• **Work to be completed**
Nothing but the lines from the one with "position:relative; margin:0 8px;" down to the one with "border-collapse:collapse; table-layout:fixed; width:978px;" should be returned, exactly and with both ends included, from the material below.

• **Data section**
•••••
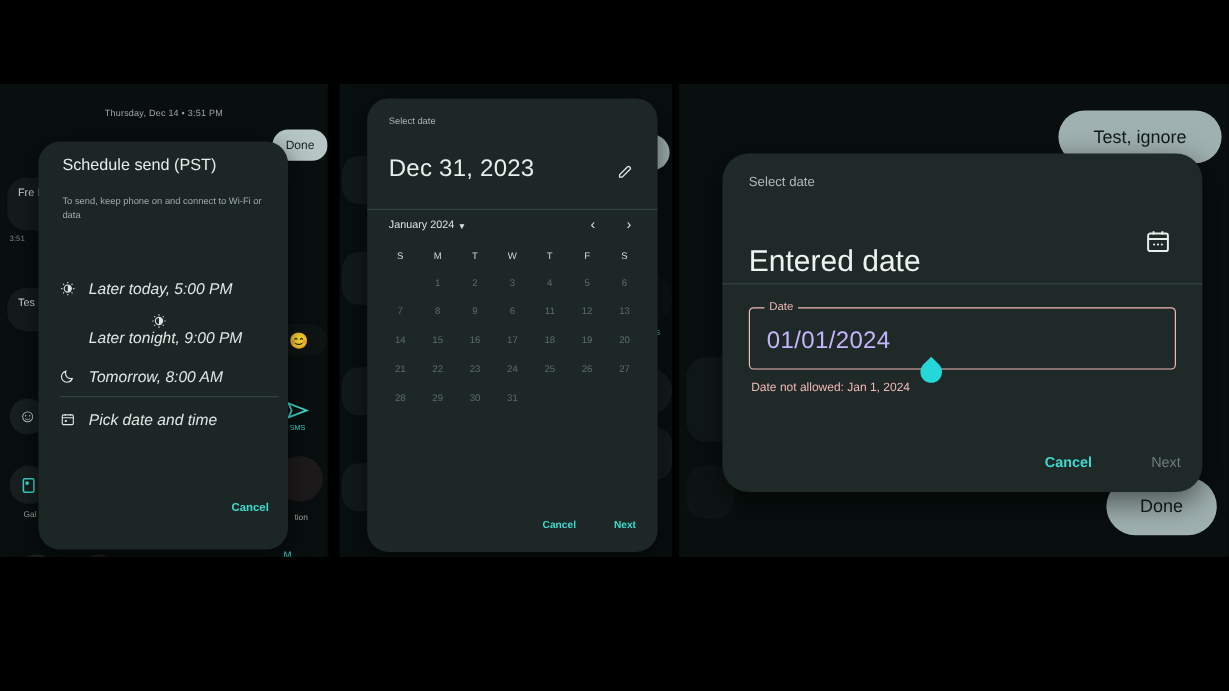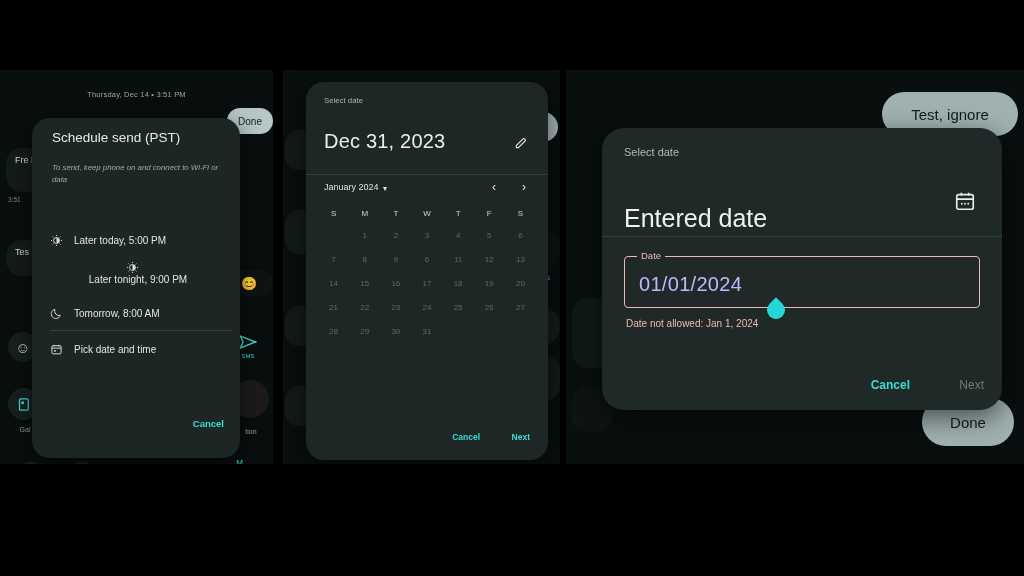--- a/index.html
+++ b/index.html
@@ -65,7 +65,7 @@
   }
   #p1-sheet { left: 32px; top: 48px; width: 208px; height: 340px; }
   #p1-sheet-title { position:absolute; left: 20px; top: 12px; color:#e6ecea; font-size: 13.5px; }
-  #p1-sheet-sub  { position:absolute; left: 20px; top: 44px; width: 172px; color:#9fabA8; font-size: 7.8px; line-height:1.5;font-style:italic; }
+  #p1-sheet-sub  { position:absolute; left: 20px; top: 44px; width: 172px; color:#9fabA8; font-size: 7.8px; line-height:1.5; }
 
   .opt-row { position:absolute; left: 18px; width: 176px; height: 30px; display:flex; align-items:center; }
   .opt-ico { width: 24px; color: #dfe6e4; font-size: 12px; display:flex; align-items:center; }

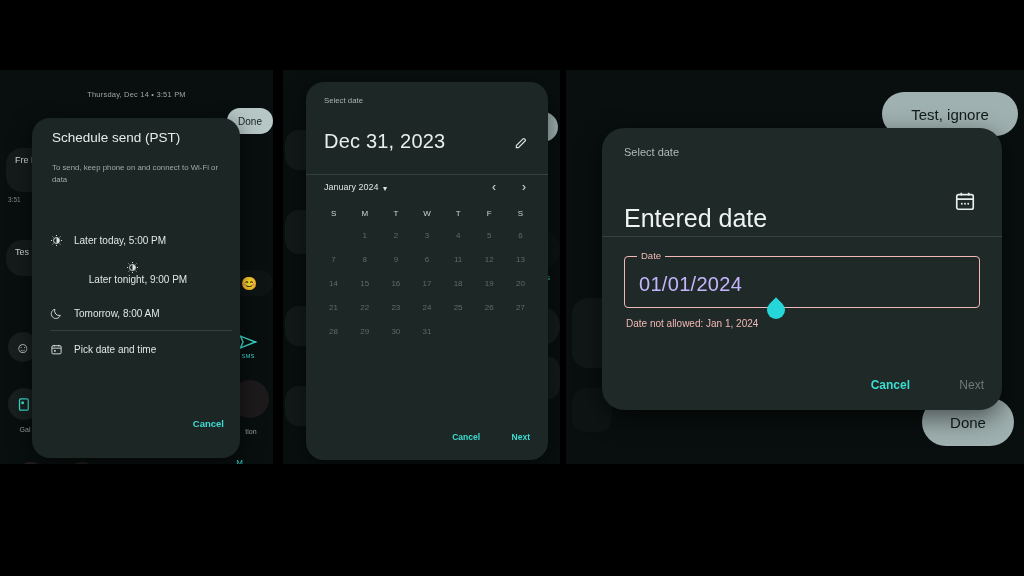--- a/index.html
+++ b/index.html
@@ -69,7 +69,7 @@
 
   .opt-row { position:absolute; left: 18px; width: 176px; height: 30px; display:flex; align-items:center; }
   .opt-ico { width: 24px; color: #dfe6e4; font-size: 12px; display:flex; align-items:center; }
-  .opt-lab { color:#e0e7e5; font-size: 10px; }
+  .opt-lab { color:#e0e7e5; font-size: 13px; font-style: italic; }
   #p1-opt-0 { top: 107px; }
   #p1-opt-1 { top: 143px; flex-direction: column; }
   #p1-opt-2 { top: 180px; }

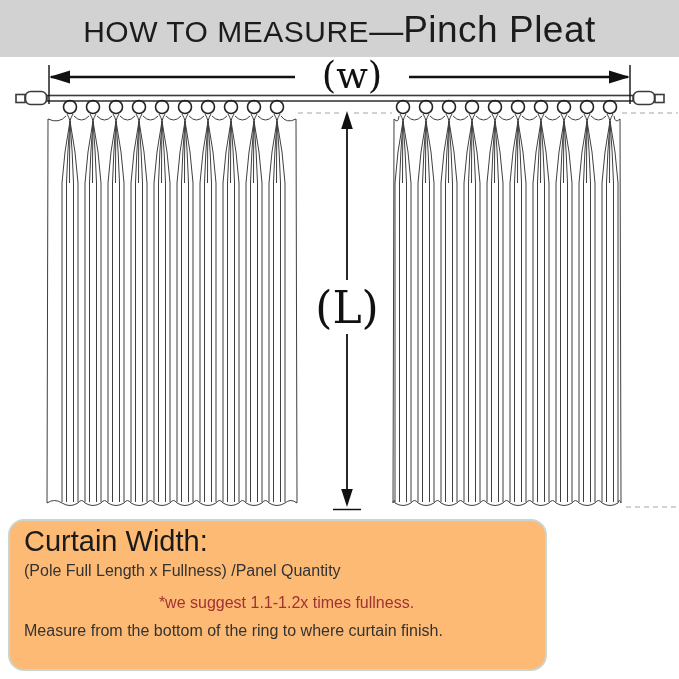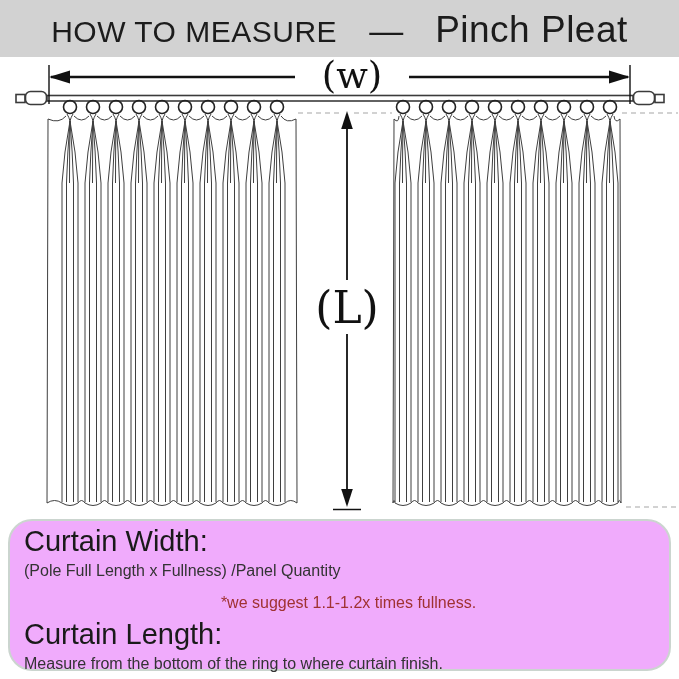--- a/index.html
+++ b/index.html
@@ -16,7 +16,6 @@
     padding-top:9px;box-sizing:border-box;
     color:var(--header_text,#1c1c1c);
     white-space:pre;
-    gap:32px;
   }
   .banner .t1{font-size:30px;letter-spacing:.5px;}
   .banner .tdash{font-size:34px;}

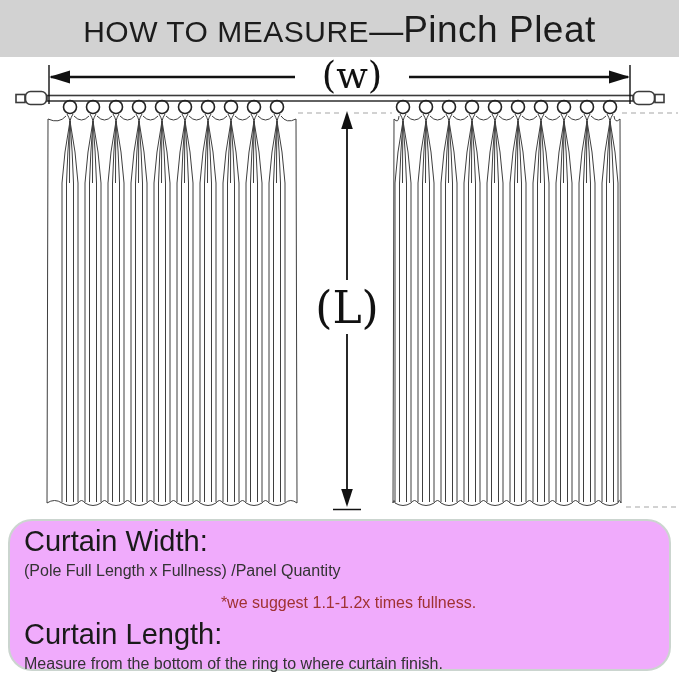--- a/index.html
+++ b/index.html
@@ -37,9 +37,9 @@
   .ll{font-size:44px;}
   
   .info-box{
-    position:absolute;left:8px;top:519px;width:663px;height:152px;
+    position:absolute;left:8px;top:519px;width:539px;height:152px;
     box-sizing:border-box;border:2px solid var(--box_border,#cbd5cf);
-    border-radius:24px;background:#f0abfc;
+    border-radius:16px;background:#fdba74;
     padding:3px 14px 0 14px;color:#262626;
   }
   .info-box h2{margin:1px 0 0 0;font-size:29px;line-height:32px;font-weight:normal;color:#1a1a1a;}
•••••
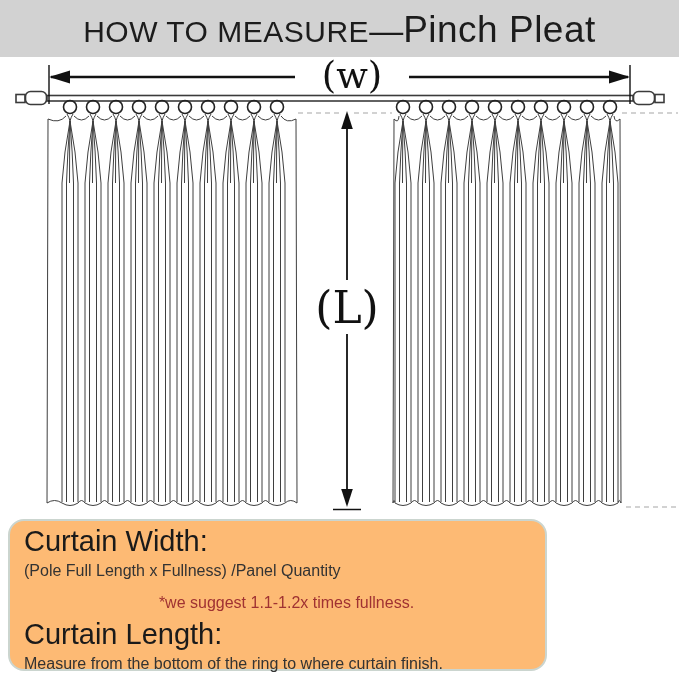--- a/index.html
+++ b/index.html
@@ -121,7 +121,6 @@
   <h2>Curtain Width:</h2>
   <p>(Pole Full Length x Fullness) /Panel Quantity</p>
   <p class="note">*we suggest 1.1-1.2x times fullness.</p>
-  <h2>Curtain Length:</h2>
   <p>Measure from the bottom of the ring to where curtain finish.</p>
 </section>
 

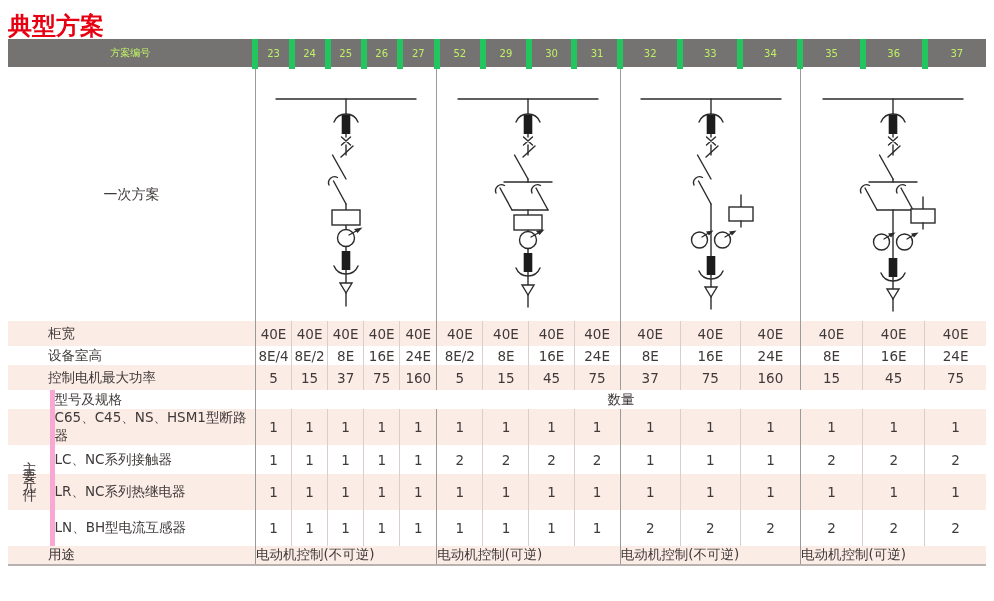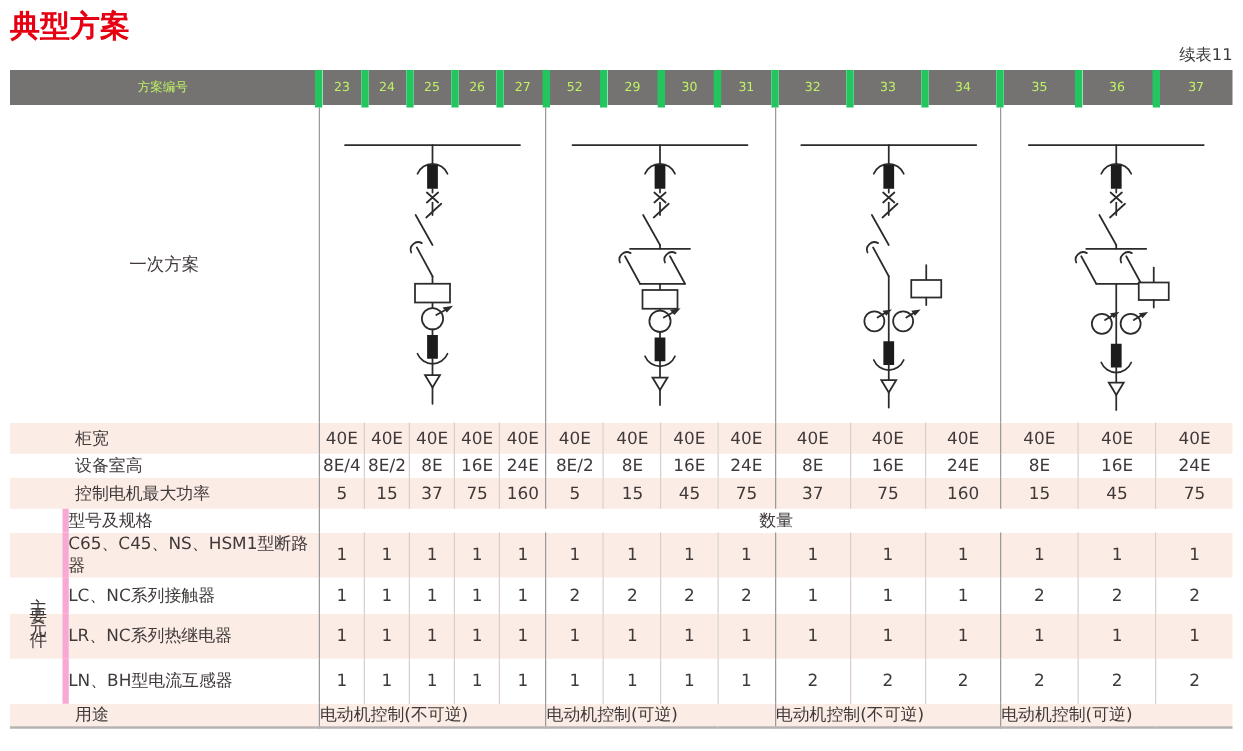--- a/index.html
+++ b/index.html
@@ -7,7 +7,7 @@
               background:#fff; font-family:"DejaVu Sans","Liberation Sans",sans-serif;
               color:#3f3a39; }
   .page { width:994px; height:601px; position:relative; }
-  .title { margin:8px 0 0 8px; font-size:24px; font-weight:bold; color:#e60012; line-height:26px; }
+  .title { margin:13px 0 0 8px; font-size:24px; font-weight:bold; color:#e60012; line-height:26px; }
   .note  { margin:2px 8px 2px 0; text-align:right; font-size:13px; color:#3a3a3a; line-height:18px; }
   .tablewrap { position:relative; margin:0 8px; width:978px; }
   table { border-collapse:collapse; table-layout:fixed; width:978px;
•••••
• **Output below**
   .tablewrap { position:relative; margin:0 8px; width:978px; }
   table { border-collapse:collapse; table-layout:fixed; width:978px;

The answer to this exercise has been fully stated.